On 28 June 2013, the UK Government announced that it has given the go ahead to a technique called “mitochondrial transfer”, which could not have been better timed - just ahead of the second International Family Law and Practice Conference 2013 “Parentage, Equality and Gender”.

In short, mitochondrial transfer is a process whereby DNA which is known to cause debilitating illness can be extracted from a human egg and replaced with other “good” DNA from the egg of another woman.
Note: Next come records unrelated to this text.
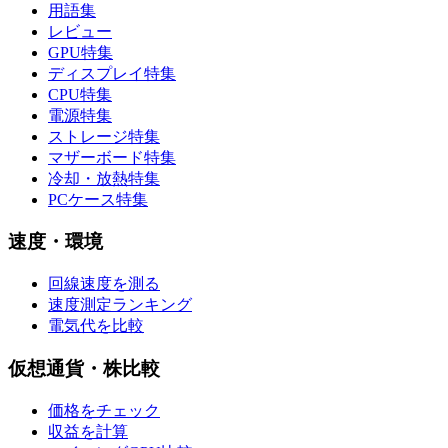
用語集
レビュー
GPU特集
ディスプレイ特集
CPU特集
電源特集
ストレージ特集
マザーボード特集
冷却・放熱特集
PCケース特集
速度・環境
回線速度を測る
速度測定ランキング
電気代を比較
仮想通貨・株比較
価格をチェック
収益を計算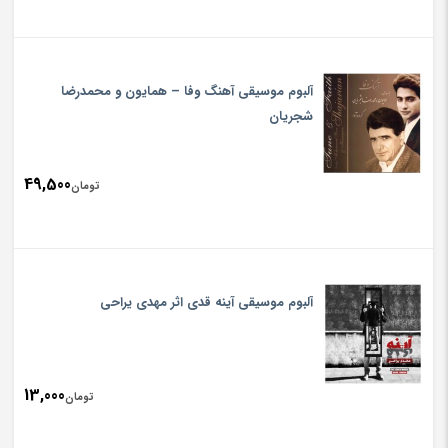
آلبوم موسیقی آهنگ وفا – همایون و محمدرضا
شجریان
49,500
تومان
آلبوم موسیقی آینه قدی اثر مهدی یراحی
13,000
تومان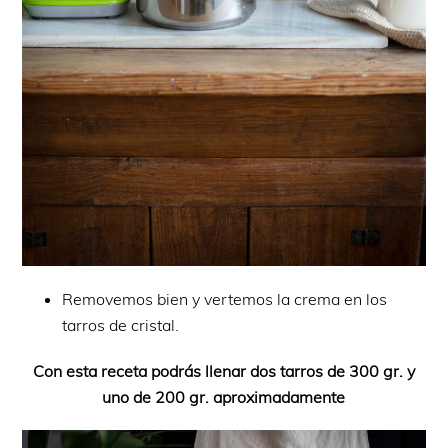
Removemos bien y vertemos la crema en los
tarros de cristal.
Con esta receta podrás llenar dos tarros de 300 gr. y
uno de 200 gr. aproximadamente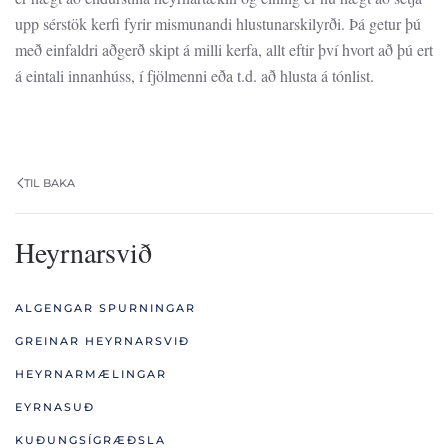
upp sérstök kerfi fyrir mismunandi hlustunarskilyrði. Þá getur þú
með einfaldri aðgerð skipt á milli kerfa, allt eftir því hvort að þú ert
á eintali innanhúss, í fjölmenni eða t.d. að hlusta á tónlist.
TIL BAKA
Heyrnarsvið
ALGENGAR SPURNINGAR
GREINAR HEYRNARSVIÐ
HEYRNARMÆLINGAR
EYRNASUÐ
KUÐUNGSÍGRÆÐSLA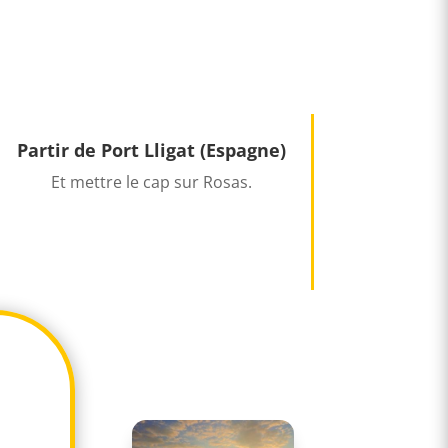
Partir de Port Lligat (Espagne)
Et mettre le cap sur Rosas.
When that reconstituted egg is fertilised, the resulting embryo will contain the DNA of three natural parents-to-be.

The law will have to determine what role each parent might play in the life of the resulting child, no doubt building upon the jurisprudence that has developed around a case of A v B and C [2012] EWCA Civ 285.

The topics debated at the above conference, over its three day duration (3 – 5 July 2013), amongst the delegates from countries as far afield as Canada, Australia, the US, South Africa and New Zealand to name but a few ranged from developments in the law relating to “alternative” families to the concept of “parental gatekeeping”, whereby one parent, usually the mother, seeks to regulate the relationship which she thinks is appropriate between the child or children and the other parent.

England and Wales can take a lot from the experience, practice and development of laws dealing with common family problems in other jurisdictions, but as we appear to be the only country in the world permitting the development of mitochondrial transfer, we will also be in the forefront of developing and regulating the even wider ambit of families which presently fall within our group definition of “alternative”.